• [What to work on] Set all of the entries down again precisely as they are written.

━━━ Recorded data ━━━

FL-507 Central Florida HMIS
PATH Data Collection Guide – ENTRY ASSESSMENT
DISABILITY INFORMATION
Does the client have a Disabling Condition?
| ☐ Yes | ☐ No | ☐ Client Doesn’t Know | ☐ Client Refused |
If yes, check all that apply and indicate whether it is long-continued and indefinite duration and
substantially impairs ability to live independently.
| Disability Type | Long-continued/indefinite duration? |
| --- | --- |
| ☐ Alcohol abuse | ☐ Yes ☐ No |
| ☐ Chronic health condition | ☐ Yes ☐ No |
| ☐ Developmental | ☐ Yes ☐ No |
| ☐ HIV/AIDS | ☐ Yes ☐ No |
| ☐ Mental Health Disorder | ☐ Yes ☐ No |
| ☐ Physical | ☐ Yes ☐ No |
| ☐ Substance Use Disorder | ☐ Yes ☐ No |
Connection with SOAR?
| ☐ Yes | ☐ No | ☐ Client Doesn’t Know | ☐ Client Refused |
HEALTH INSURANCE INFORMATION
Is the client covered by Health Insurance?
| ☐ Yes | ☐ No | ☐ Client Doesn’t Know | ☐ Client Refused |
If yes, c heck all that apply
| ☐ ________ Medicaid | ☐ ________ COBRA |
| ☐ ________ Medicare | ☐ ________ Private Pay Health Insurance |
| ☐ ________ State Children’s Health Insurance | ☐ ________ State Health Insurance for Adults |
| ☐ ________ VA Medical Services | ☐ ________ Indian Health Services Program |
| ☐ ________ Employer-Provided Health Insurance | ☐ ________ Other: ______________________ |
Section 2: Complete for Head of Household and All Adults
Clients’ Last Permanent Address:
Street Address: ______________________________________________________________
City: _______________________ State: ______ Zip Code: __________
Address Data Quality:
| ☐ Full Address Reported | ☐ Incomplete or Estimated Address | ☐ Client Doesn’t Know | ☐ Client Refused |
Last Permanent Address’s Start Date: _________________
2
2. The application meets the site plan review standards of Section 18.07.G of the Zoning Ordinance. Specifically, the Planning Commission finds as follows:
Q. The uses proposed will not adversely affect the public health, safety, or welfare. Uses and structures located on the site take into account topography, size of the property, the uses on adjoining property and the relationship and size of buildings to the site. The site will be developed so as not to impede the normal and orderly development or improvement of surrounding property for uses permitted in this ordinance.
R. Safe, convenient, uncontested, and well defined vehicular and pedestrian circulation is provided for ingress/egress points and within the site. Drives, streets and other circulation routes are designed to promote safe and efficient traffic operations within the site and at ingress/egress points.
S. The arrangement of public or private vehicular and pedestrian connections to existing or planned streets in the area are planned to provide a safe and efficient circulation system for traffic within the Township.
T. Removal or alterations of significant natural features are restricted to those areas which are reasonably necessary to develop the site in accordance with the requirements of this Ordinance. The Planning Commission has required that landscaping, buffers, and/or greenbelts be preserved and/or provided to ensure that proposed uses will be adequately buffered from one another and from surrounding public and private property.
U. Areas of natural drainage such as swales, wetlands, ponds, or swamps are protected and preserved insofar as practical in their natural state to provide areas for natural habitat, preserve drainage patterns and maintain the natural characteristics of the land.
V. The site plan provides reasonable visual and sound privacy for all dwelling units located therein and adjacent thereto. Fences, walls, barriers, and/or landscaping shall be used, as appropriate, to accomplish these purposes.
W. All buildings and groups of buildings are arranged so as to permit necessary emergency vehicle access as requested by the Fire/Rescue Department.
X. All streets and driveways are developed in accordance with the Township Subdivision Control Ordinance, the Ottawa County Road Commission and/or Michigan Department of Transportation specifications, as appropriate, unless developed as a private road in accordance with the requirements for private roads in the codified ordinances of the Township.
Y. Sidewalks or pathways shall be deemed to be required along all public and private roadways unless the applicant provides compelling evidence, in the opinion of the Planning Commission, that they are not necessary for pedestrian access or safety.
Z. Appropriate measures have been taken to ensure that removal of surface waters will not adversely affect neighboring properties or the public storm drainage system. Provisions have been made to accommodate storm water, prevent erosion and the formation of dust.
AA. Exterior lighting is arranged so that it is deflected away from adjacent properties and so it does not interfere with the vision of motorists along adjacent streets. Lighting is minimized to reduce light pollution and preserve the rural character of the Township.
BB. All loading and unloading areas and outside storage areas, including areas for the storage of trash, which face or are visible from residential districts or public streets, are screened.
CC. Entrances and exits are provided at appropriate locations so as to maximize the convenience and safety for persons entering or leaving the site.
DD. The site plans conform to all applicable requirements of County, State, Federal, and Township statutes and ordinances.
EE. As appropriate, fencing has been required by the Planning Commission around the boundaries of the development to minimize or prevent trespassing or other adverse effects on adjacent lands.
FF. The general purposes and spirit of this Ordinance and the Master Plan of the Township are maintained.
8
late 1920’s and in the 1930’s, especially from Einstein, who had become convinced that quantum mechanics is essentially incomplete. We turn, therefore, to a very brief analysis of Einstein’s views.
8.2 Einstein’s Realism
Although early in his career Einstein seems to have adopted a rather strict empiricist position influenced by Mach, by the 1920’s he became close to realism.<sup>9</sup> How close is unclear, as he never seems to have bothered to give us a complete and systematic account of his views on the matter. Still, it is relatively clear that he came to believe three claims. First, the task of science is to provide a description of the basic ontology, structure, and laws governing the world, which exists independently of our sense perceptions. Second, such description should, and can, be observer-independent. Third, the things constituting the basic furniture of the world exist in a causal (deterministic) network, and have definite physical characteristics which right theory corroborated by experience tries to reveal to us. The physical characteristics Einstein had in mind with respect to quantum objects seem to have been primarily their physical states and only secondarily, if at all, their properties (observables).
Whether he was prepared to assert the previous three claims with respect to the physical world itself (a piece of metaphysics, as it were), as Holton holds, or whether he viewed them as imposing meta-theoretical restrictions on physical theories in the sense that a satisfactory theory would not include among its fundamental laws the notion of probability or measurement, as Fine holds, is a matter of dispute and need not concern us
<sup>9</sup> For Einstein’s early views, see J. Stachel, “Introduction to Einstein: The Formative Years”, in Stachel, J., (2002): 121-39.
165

━━━

• [Output]
FL-507 Central Florida HMIS
PATH Data Collection Guide – ENTRY ASSESSMENT
DISABILITY INFORMATION
Does the client have a Disabling Condition?
| ☐ Yes | ☐ No | ☐ Client Doesn’t Know | ☐ Client Refused |
If yes, check all that apply and indicate whether it is long-continued and indefinite duration and
substantially impairs ability to live independently.
| Disability Type | Long-continued/indefinite duration? |
| --- | --- |
| ☐ Alcohol abuse | ☐ Yes ☐ No |
| ☐ Chronic health condition | ☐ Yes ☐ No |
| ☐ Developmental | ☐ Yes ☐ No |
| ☐ HIV/AIDS | ☐ Yes ☐ No |
| ☐ Mental Health Disorder | ☐ Yes ☐ No |
| ☐ Physical | ☐ Yes ☐ No |
| ☐ Substance Use Disorder | ☐ Yes ☐ No |
Connection with SOAR?
| ☐ Yes | ☐ No | ☐ Client Doesn’t Know | ☐ Client Refused |
HEALTH INSURANCE INFORMATION
Is the client covered by Health Insurance?
| ☐ Yes | ☐ No | ☐ Client Doesn’t Know | ☐ Client Refused |
If yes, c heck all that apply
| ☐ ________ Medicaid | ☐ ________ COBRA |
| ☐ ________ Medicare | ☐ ________ Private Pay Health Insurance |
| ☐ ________ State Children’s Health Insurance | ☐ ________ State Health Insurance for Adults |
| ☐ ________ VA Medical Services | ☐ ________ Indian Health Services Program |
| ☐ ________ Employer-Provided Health Insurance | ☐ ________ Other: ______________________ |
Section 2: Complete for Head of Household and All Adults
Clients’ Last Permanent Address:
Street Address: ______________________________________________________________
City: _______________________ State: ______ Zip Code: __________
Address Data Quality:
| ☐ Full Address Reported | ☐ Incomplete or Estimated Address | ☐ Client Doesn’t Know | ☐ Client Refused |
Last Permanent Address’s Start Date: _________________
2
2. The application meets the site plan review standards of Section 18.07.G of the Zoning Ordinance. Specifically, the Planning Commission finds as follows:
Q. The uses proposed will not adversely affect the public health, safety, or welfare. Uses and structures located on the site take into account topography, size of the property, the uses on adjoining property and the relationship and size of buildings to the site. The site will be developed so as not to impede the normal and orderly development or improvement of surrounding property for uses permitted in this ordinance.
R. Safe, convenient, uncontested, and well defined vehicular and pedestrian circulation is provided for ingress/egress points and within the site. Drives, streets and other circulation routes are designed to promote safe and efficient traffic operations within the site and at ingress/egress points.
S. The arrangement of public or private vehicular and pedestrian connections to existing or planned streets in the area are planned to provide a safe and efficient circulation system for traffic within the Township.
T. Removal or alterations of significant natural features are restricted to those areas which are reasonably necessary to develop the site in accordance with the requirements of this Ordinance. The Planning Commission has required that landscaping, buffers, and/or greenbelts be preserved and/or provided to ensure that proposed uses will be adequately buffered from one another and from surrounding public and private property.
U. Areas of natural drainage such as swales, wetlands, ponds, or swamps are protected and preserved insofar as practical in their natural state to provide areas for natural habitat, preserve drainage patterns and maintain the natural characteristics of the land.
V. The site plan provides reasonable visual and sound privacy for all dwelling units located therein and adjacent thereto. Fences, walls, barriers, and/or landscaping shall be used, as appropriate, to accomplish these purposes.
W. All buildings and groups of buildings are arranged so as to permit necessary emergency vehicle access as requested by the Fire/Rescue Department.
X. All streets and driveways are developed in accordance with the Township Subdivision Control Ordinance, the Ottawa County Road Commission and/or Michigan Department of Transportation specifications, as appropriate, unless developed as a private road in accordance with the requirements for private roads in the codified ordinances of the Township.
Y. Sidewalks or pathways shall be deemed to be required along all public and private roadways unless the applicant provides compelling evidence, in the opinion of the Planning Commission, that they are not necessary for pedestrian access or safety.
Z. Appropriate measures have been taken to ensure that removal of surface waters will not adversely affect neighboring properties or the public storm drainage system. Provisions have been made to accommodate storm water, prevent erosion and the formation of dust.
AA. Exterior lighting is arranged so that it is deflected away from adjacent properties and so it does not interfere with the vision of motorists along adjacent streets. Lighting is minimized to reduce light pollution and preserve the rural character of the Township.
BB. All loading and unloading areas and outside storage areas, including areas for the storage of trash, which face or are visible from residential districts or public streets, are screened.
CC. Entrances and exits are provided at appropriate locations so as to maximize the convenience and safety for persons entering or leaving the site.
DD. The site plans conform to all applicable requirements of County, State, Federal, and Township statutes and ordinances.
EE. As appropriate, fencing has been required by the Planning Commission around the boundaries of the development to minimize or prevent trespassing or other adverse effects on adjacent lands.
FF. The general purposes and spirit of this Ordinance and the Master Plan of the Township are maintained.
8
late 1920’s and in the 1930’s, especially from Einstein, who had become convinced that quantum mechanics is essentially incomplete. We turn, therefore, to a very brief analysis of Einstein’s views.
8.2 Einstein’s Realism
Although early in his career Einstein seems to have adopted a rather strict empiricist position influenced by Mach, by the 1920’s he became close to realism.<sup>9</sup> How close is unclear, as he never seems to have bothered to give us a complete and systematic account of his views on the matter. Still, it is relatively clear that he came to believe three claims. First, the task of science is to provide a description of the basic ontology, structure, and laws governing the world, which exists independently of our sense perceptions. Second, such description should, and can, be observer-independent. Third, the things constituting the basic furniture of the world exist in a causal (deterministic) network, and have definite physical characteristics which right theory corroborated by experience tries to reveal to us. The physical characteristics Einstein had in mind with respect to quantum objects seem to have been primarily their physical states and only secondarily, if at all, their properties (observables).
Whether he was prepared to assert the previous three claims with respect to the physical world itself (a piece of metaphysics, as it were), as Holton holds, or whether he viewed them as imposing meta-theoretical restrictions on physical theories in the sense that a satisfactory theory would not include among its fundamental laws the notion of probability or measurement, as Fine holds, is a matter of dispute and need not concern us
<sup>9</sup> For Einstein’s early views, see J. Stachel, “Introduction to Einstein: The Formative Years”, in Stachel, J., (2002): 121-39.
165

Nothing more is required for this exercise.